Mrs. Ursula Pembroke (35), die Frau von Mr. Gervase, lebt mit ihm in 14 Grant St., Maidenhead. Sie hat keine Beschäftigung, außer sich um die Kinder und den Haushalt zu kümmern. Montags bis freitags kommt früh von neun bis eins eine Putzfrau, mittwochs und donnerstags bleibt sie bis 16 h, hütet auf Verlangen auch zu jeder Zeit die Kinder. (Ich mußte Mrs. U. zweimal aufsuchen. Beim erstenmal hatte sie geweint und wollte nicht reden. Beim zweitenmal war sie hilfsbereit.)
Die Schule der Töchter liegt am anderen Ende von Maidenhead. Mrs. U. teilt sich die Schulfahrten mit einer Nachbarsfamilie; Mrs. U.s Vormittage sind Dienstag und Donnerstag, die Nachmittage Montag, Mittwoch und Freitag.
Mrs. U.s Wagen ist ein cremefarbener Austin. Sauber.
Am Freitag des Überfalls auf Mr. Pembroke waren die Töchter bei der anderen Schulfahrtsfamilie zum Tee eingeladen (die Mutter bestätigt es). Mrs. U. ließ die Töchter nach der Schule dort (16 h). Holte sie gegen 18.30 h ab.

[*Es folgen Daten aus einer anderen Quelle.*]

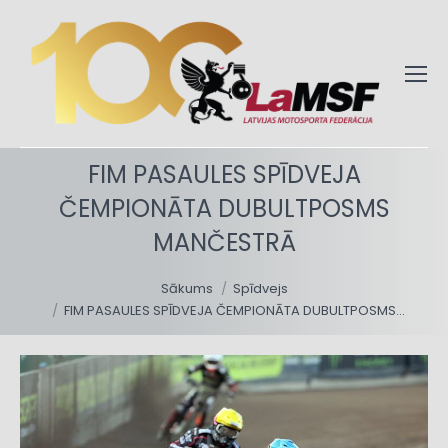
FIM PASAULES SPĪDVEJA
ČEMPIONĀTA DUBULTPOSMS
MANČESTRĀ
You are here:
Sākums
Spīdvejs
FIM PASAULES SPĪDVEJA ČEMPIONĀTA DUBULTPOSMS…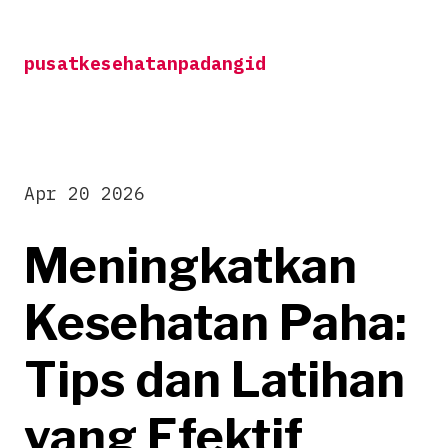
Skip
to
pusatkesehatanpadangid
content
Apr 20 2026
Meningkatkan
Kesehatan Paha:
Tips dan Latihan
yang Efektif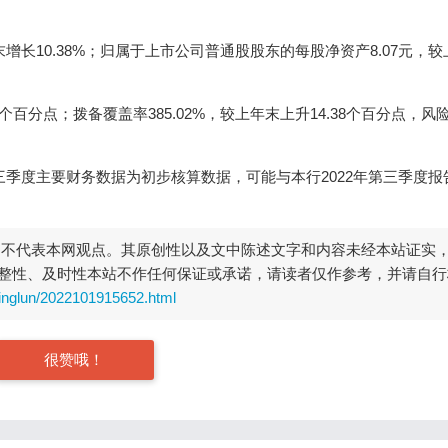
年末增长10.38%；归属于上市公司普通股股东的每股净资产8.07元，
5个百分点；拨备覆盖率385.02%，较上年末上升14.38个百分点，风
三季度主要财务数据为初步核算数据，可能与本行2022年第三季度报
，不代表本网观点。其原创性以及文中陈述文字和内容未经本站证实
整性、及时性本站不作任何保证或承诺，请读者仅作参考，并请自行
inglun/2022101915652.html
很赞哦！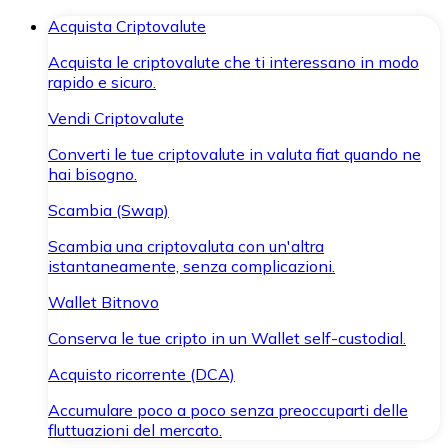
Acquista Criptovalute
Acquista le criptovalute che ti interessano in modo
rapido e sicuro.
Vendi Criptovalute
Converti le tue criptovalute in valuta fiat quando ne
hai bisogno.
Scambia (Swap)
Scambia una criptovaluta con un'altra
istantaneamente, senza complicazioni.
Wallet Bitnovo
Conserva le tue cripto in un Wallet self-custodial.
Acquisto ricorrente (DCA)
Accumulare poco a poco senza preoccuparti delle
fluttuazioni del mercato.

Am darauffolgenden Dienstag bat Mrs. U. die Putzfrau, zu bleiben und den Töchtern ihren Tee zuzubereiten, da sie einen Tag nach London wollte. Die Putzfrau sagte mir, daß Mrs. U. die Schulfahrt gemacht hat, wiederkam, sich umzog und zum Bahnhof fuhr, um den Zug zu nehmen. Sie (Mrs. U.) sagte, sie werde spät zurück sein, da sie nach dem Einkaufen noch ins Kino gehe. Mrs. U. hat das in letzter Zeit mehrmals getan. Sie kam um 22 h wieder. Die Putzfrau fuhr nach Hause. (Mrs. U. erlaubte mir, bei der Frau rückzufragen.) Mrs. U. sagt, sie war doch nicht im Kino, uninteressantes Programm, sie habe nur in einem Steak — House zu Abend gegessen. Außerdem sei sie in eine Kirche gegangen, um zu beten. Sie habe nichts gekauft (nichts paßte).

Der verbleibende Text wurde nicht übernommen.